**About this task**
Return all of the data below verbatim and exclude every picture.

Design files in text formats
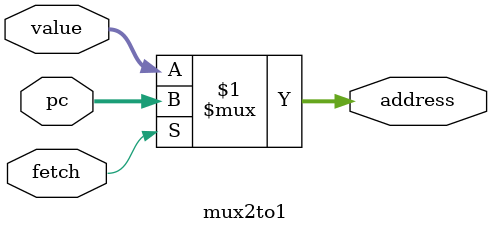
<source format=sv>

module mux2to1( input logic [7:0] value, pc, input logic fetch, output logic [7:0] address );

	assign address = (fetch)?pc:value;

endmodule 
</source>
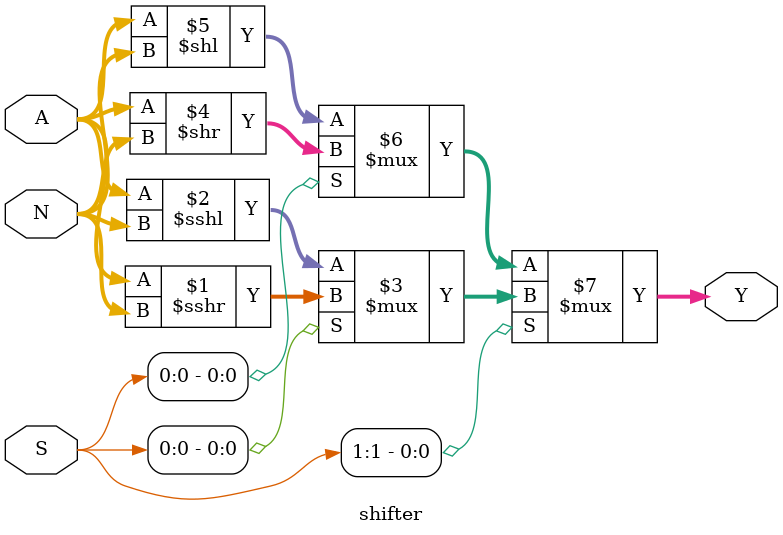
<source format=v>
module alu( input   [6:0] ctrl,
            input  [31:0] A, 
            input  [31:0] B,
            input   [4:0] SH,
            output [31:0] Y,
            output        Z );

// ctrl  [6]: SHIFT SRC (1 - reg, 0 - shamt)
// ctrl[5:4]: SHIFT OP
// ctrl  [3]: NEGATE B
// ctrl[2:0]: ALU OP


wire Cin = ctrl[3]; //carry in. Equals 1 when B = NEGATE(B)
wire [31:0] BB; //inverted or not B
wire [31:0] Sum = A + BB + Cin;
wire [31:0] Zero_extend;

mux2 bb_mux( .S(ctrl[3]),
             .D0( B),
             .D1(~B),
             .Y (BB)  );


wire [4:0] shamt; 
mux2 #(5) shift_in_mux( .S (ctrl[6]),
                        .D0(SH),
                        .D1(A[4:0]),
                        .Y (shamt));

wire[31:0] sh_out;
shifter shifter_unit( .S(ctrl[5:4]),
                      .N(  shamt  ),
                      .A(    B    ),
                      .Y(  sh_out ) );


assign Zero_extend = {31'b0, Sum[31]};
mux8 out_mux( .S (  ctrl[2:0]      ),
              .D0(  A & BB         ),
              .D1(  A | BB         ),
              .D2(  A ^ BB         ),
              .D3(~(A | BB)        ),
              .D4(  Sum            ),
              .D5(  0              ), //mul? 
              .D6(  sh_out         ), 
              .D7(  Zero_extend    ),
              .Y (  Y              ) );

assign Z  = {Y == 32'b0};

endmodule

//-------------------------------------------------------------------------//
module shifter( input         [1:0] S,
                input         [4:0] N,
                input signed [31:0] A,
                output       [31:0] Y );
            
//sel[1]: 0 -- logical, 1 -- arithmetic
//sel[0]: 0 -- left,    1 --right

assign Y = S[1] ? (S[0] ? A >>> N : A <<< N) :
                  (S[0] ?  A >> N : A << N);
          
endmodule
//-------------------------------------------------------------------------//




/*
//-------------------------NORMAL-ADDER------------------------------//
module qqq_sum( input[31:0]  A, B,
                output[31:0] R,
                input  Cin );

//assign {Cout, R} = A + B + Cin;
assign R = A + B + Cin;

endmodule
//-------------------------RIPPLE-CARRY-ADDER------------------------------//
module rca_sum( input[31:0]  A, B,
                output[31:0] R,
                input  Cin,
                output Cout );

wire  c0,  c1,  c2,  c3,  c4,  c5,  c6,  c7,
      c8,  c9, c10, c11, c12, c13, c14, c15,
     c16, c17, c18, c19, c20, c21, c22, c23,
     c24, c25, c26, c27, c28, c29, c30;

full_adder  fa0(A[ 0], B[ 0], R[ 0], Cin,  c0);
full_adder  fa1(A[ 1], B[ 1], R[ 1],  c0,  c1);
full_adder  fa2(A[ 2], B[ 2], R[ 2],  c1,  c2);
full_adder  fa3(A[ 3], B[ 3], R[ 3],  c2,  c3);
full_adder  fa4(A[ 4], B[ 4], R[ 4],  c3,  c4);
full_adder  fa5(A[ 5], B[ 5], R[ 5],  c4,  c5);
full_adder  fa6(A[ 6], B[ 6], R[ 6],  c5,  c6);
full_adder  fa7(A[ 7], B[ 7], R[ 7],  c6,  c7);

full_adder  fa8(A[ 8], B[ 8], R[ 8],  c7,  c8);
full_adder  fa9(A[ 9], B[ 9], R[ 9],  c8,  c9);
full_adder fa10(A[10], B[10], R[10],  c9, c10);
full_adder fa11(A[11], B[11], R[11], c10, c11);
full_adder fa12(A[12], B[12], R[12], c11, c12);
full_adder fa13(A[13], B[13], R[13], c12, c13);
full_adder fa14(A[14], B[14], R[14], c13, c14);
full_adder fa15(A[15], B[15], R[15], c14, c15);

full_adder fa16(A[16], B[16], R[16], c15, c16);
full_adder fa17(A[17], B[17], R[17], c16, c17);
full_adder fa18(A[18], B[18], R[18], c17, c18);
full_adder fa19(A[19], B[19], R[19], c18, c19);
full_adder fa20(A[20], B[20], R[20], c19, c20);
full_adder fa21(A[21], B[21], R[21], c20, c21);
full_adder fa22(A[22], B[22], R[22], c21, c22);
full_adder fa23(A[23], B[23], R[23], c22, c23);

full_adder fa24(A[24], B[24], R[24], c23, c24);
full_adder fa25(A[25], B[25], R[25], c24, c25);
full_adder fa26(A[26], B[26], R[26], c25, c26);
full_adder fa27(A[27], B[27], R[27], c26, c27);
full_adder fa28(A[28], B[28], R[28], c27, c28);
full_adder fa29(A[29], B[29], R[29], c28, c29);
full_adder fa30(A[30], B[30], R[30], c29, c30);
full_adder fa31(A[31], B[31], R[31], c30, Cout);

endmodule
//-------------------------------------------------------------------------//

//--------------------------------------FULL ADDER-------------------------//
module full_adder( input A, B,
                   output S, 
                   input Cin,
                   output Cout );

   assign S = A ^ B ^ Cin;
   assign Cout = (A & B) | (A & Cin) | (B & Cin);

endmodule */
</source>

**Problem solution**
<source format=sv>

module mux2to1( input logic [7:0] value, pc, input logic fetch, output logic [7:0] address );

	assign address = (fetch)?pc:value;

endmodule 
</source>
<source format=v>
module alu( input   [6:0] ctrl,
            input  [31:0] A, 
            input  [31:0] B,
            input   [4:0] SH,
            output [31:0] Y,
            output        Z );

// ctrl  [6]: SHIFT SRC (1 - reg, 0 - shamt)
// ctrl[5:4]: SHIFT OP
// ctrl  [3]: NEGATE B
// ctrl[2:0]: ALU OP


wire Cin = ctrl[3]; //carry in. Equals 1 when B = NEGATE(B)
wire [31:0] BB; //inverted or not B
wire [31:0] Sum = A + BB + Cin;
wire [31:0] Zero_extend;

mux2 bb_mux( .S(ctrl[3]),
             .D0( B),
             .D1(~B),
             .Y (BB)  );


wire [4:0] shamt; 
mux2 #(5) shift_in_mux( .S (ctrl[6]),
                        .D0(SH),
                        .D1(A[4:0]),
                        .Y (shamt));

wire[31:0] sh_out;
shifter shifter_unit( .S(ctrl[5:4]),
                      .N(  shamt  ),
                      .A(    B    ),
                      .Y(  sh_out ) );


assign Zero_extend = {31'b0, Sum[31]};
mux8 out_mux( .S (  ctrl[2:0]      ),
              .D0(  A & BB         ),
              .D1(  A | BB         ),
              .D2(  A ^ BB         ),
              .D3(~(A | BB)        ),
              .D4(  Sum            ),
              .D5(  0              ), //mul? 
              .D6(  sh_out         ), 
              .D7(  Zero_extend    ),
              .Y (  Y              ) );

assign Z  = {Y == 32'b0};

endmodule

//-------------------------------------------------------------------------//
module shifter( input         [1:0] S,
                input         [4:0] N,
                input signed [31:0] A,
                output       [31:0] Y );
            
//sel[1]: 0 -- logical, 1 -- arithmetic
//sel[0]: 0 -- left,    1 --right

assign Y = S[1] ? (S[0] ? A >>> N : A <<< N) :
                  (S[0] ?  A >> N : A << N);
          
endmodule
//-------------------------------------------------------------------------//




/*
//-------------------------NORMAL-ADDER------------------------------//
module qqq_sum( input[31:0]  A, B,
                output[31:0] R,
                input  Cin );

//assign {Cout, R} = A + B + Cin;
assign R = A + B + Cin;

endmodule
//-------------------------RIPPLE-CARRY-ADDER------------------------------//
module rca_sum( input[31:0]  A, B,
                output[31:0] R,
                input  Cin,
                output Cout );

wire  c0,  c1,  c2,  c3,  c4,  c5,  c6,  c7,
      c8,  c9, c10, c11, c12, c13, c14, c15,
     c16, c17, c18, c19, c20, c21, c22, c23,
     c24, c25, c26, c27, c28, c29, c30;

full_adder  fa0(A[ 0], B[ 0], R[ 0], Cin,  c0);
full_adder  fa1(A[ 1], B[ 1], R[ 1],  c0,  c1);
full_adder  fa2(A[ 2], B[ 2], R[ 2],  c1,  c2);
full_adder  fa3(A[ 3], B[ 3], R[ 3],  c2,  c3);
full_adder  fa4(A[ 4], B[ 4], R[ 4],  c3,  c4);
full_adder  fa5(A[ 5], B[ 5], R[ 5],  c4,  c5);
full_adder  fa6(A[ 6], B[ 6], R[ 6],  c5,  c6);
full_adder  fa7(A[ 7], B[ 7], R[ 7],  c6,  c7);

full_adder  fa8(A[ 8], B[ 8], R[ 8],  c7,  c8);
full_adder  fa9(A[ 9], B[ 9], R[ 9],  c8,  c9);
full_adder fa10(A[10], B[10], R[10],  c9, c10);
full_adder fa11(A[11], B[11], R[11], c10, c11);
full_adder fa12(A[12], B[12], R[12], c11, c12);
full_adder fa13(A[13], B[13], R[13], c12, c13);
full_adder fa14(A[14], B[14], R[14], c13, c14);
full_adder fa15(A[15], B[15], R[15], c14, c15);

full_adder fa16(A[16], B[16], R[16], c15, c16);
full_adder fa17(A[17], B[17], R[17], c16, c17);
full_adder fa18(A[18], B[18], R[18], c17, c18);
full_adder fa19(A[19], B[19], R[19], c18, c19);
full_adder fa20(A[20], B[20], R[20], c19, c20);
full_adder fa21(A[21], B[21], R[21], c20, c21);
full_adder fa22(A[22], B[22], R[22], c21, c22);
full_adder fa23(A[23], B[23], R[23], c22, c23);

full_adder fa24(A[24], B[24], R[24], c23, c24);
full_adder fa25(A[25], B[25], R[25], c24, c25);
full_adder fa26(A[26], B[26], R[26], c25, c26);
full_adder fa27(A[27], B[27], R[27], c26, c27);
full_adder fa28(A[28], B[28], R[28], c27, c28);
full_adder fa29(A[29], B[29], R[29], c28, c29);
full_adder fa30(A[30], B[30], R[30], c29, c30);
full_adder fa31(A[31], B[31], R[31], c30, Cout);

endmodule
//-------------------------------------------------------------------------//

//--------------------------------------FULL ADDER-------------------------//
module full_adder( input A, B,
                   output S, 
                   input Cin,
                   output Cout );

   assign S = A ^ B ^ Cin;
   assign Cout = (A & B) | (A & Cin) | (B & Cin);

endmodule */
</source>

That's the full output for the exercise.